## WORK REQUIRED
Show only those lines of the entries where the string "eligible" is found.

## Stored data entries
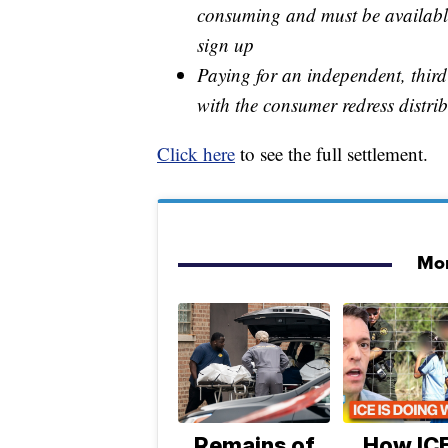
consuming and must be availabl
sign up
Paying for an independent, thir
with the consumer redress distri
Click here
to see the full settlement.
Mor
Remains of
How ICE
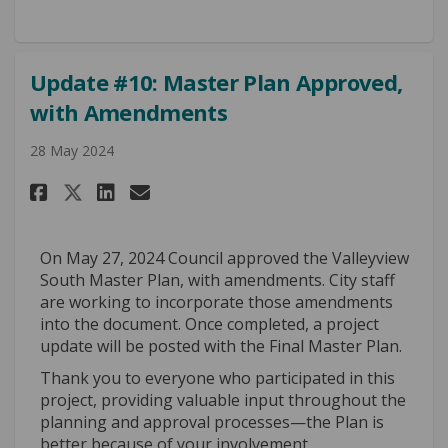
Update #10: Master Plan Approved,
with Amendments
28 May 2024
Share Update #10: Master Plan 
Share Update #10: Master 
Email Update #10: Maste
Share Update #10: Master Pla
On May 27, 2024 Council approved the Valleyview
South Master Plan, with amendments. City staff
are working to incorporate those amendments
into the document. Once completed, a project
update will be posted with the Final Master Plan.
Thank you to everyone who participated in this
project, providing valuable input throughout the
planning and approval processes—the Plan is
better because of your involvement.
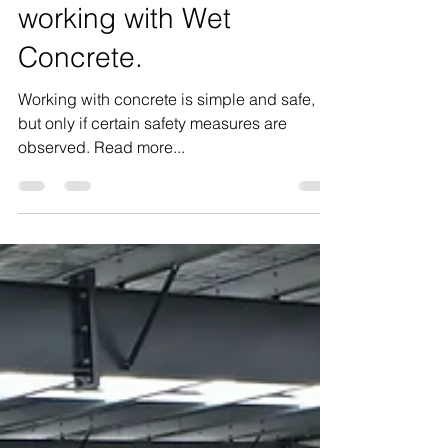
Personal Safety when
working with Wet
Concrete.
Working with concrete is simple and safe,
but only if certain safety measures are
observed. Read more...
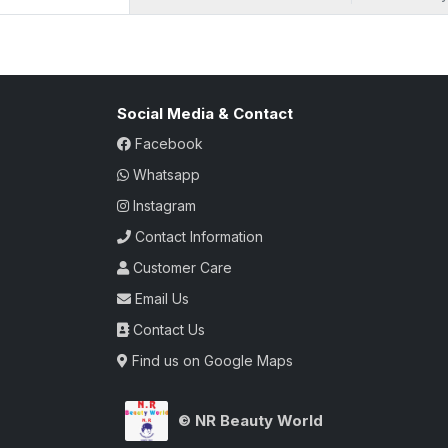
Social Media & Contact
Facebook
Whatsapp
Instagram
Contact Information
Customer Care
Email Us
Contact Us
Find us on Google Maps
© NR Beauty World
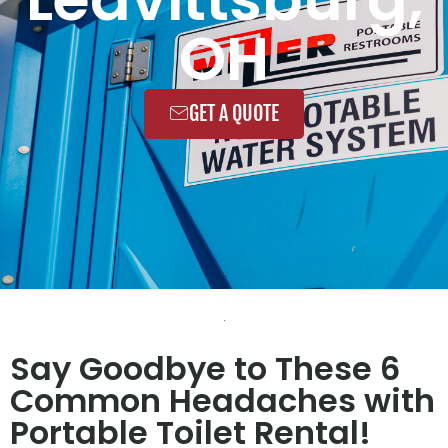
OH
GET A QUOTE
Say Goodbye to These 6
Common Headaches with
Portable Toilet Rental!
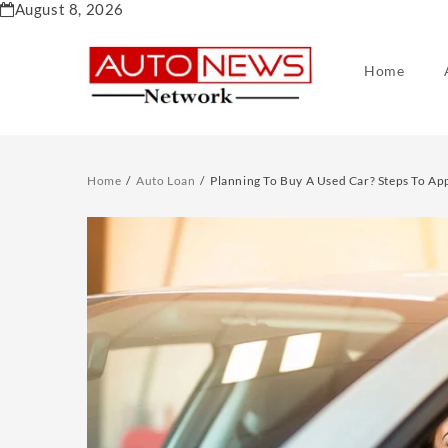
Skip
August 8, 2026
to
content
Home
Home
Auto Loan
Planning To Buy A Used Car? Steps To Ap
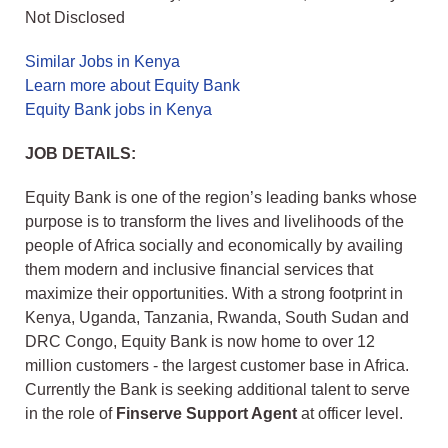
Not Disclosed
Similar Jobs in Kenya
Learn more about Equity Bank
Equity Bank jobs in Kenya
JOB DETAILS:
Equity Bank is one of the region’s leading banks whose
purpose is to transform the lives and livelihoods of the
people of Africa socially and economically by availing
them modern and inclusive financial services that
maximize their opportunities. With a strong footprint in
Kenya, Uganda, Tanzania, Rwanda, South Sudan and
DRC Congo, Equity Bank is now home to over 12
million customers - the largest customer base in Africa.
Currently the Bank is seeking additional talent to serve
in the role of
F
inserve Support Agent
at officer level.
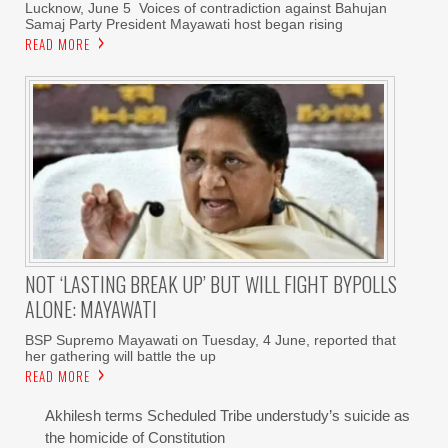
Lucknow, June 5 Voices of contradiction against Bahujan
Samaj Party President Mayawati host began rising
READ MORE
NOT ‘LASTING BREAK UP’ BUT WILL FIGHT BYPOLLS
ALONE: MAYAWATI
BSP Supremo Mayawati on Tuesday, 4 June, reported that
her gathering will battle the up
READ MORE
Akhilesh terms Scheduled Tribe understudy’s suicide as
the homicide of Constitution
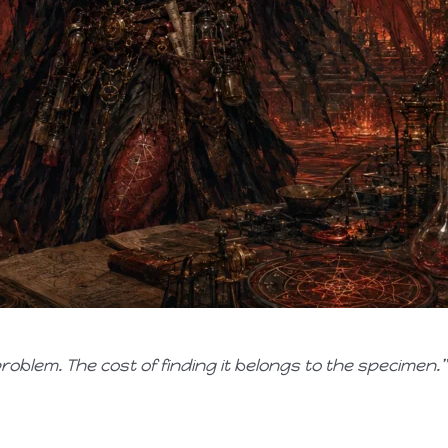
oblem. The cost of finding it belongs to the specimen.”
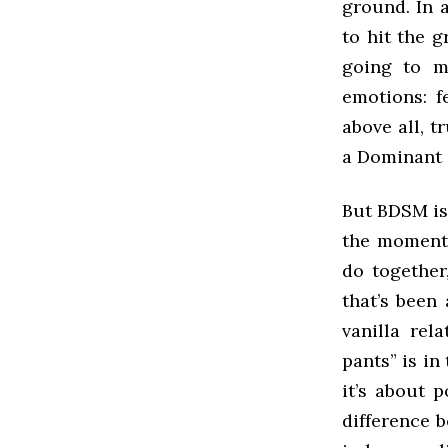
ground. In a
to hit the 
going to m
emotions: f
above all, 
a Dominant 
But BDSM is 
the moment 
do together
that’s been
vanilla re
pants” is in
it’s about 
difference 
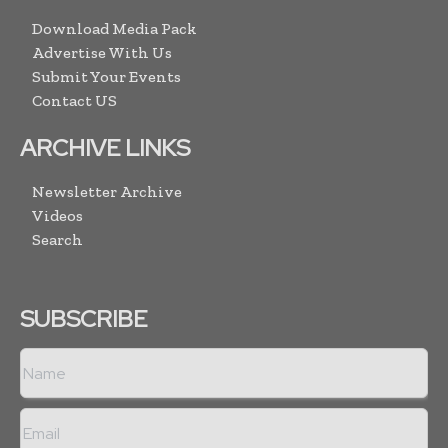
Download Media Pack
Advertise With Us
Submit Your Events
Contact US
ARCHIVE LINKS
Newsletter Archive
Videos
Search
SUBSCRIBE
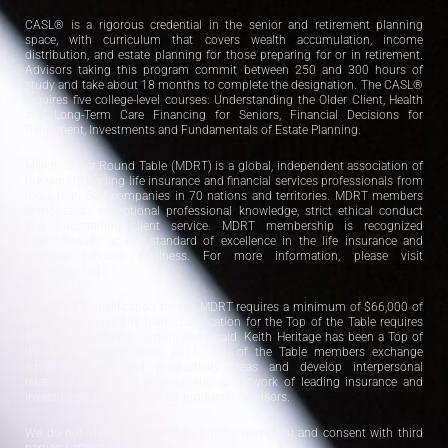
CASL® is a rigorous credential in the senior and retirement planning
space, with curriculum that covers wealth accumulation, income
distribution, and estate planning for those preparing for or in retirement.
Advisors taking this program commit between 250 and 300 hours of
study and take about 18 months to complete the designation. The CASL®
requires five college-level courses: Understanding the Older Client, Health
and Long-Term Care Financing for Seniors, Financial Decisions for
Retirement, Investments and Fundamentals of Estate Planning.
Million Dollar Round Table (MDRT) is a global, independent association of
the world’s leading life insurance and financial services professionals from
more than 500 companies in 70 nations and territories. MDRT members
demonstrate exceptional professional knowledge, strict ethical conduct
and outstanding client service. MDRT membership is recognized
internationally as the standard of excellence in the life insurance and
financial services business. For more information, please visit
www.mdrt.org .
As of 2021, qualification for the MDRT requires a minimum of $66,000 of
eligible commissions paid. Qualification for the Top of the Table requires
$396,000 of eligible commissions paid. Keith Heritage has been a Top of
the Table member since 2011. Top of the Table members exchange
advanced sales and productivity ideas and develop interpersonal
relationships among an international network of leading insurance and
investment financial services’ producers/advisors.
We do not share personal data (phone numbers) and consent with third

## ANSWER BOX
eligible commissions paid. Qualification for the Top of the Table requires
$396,000 of eligible commissions paid. Keith Heritage has been a Top of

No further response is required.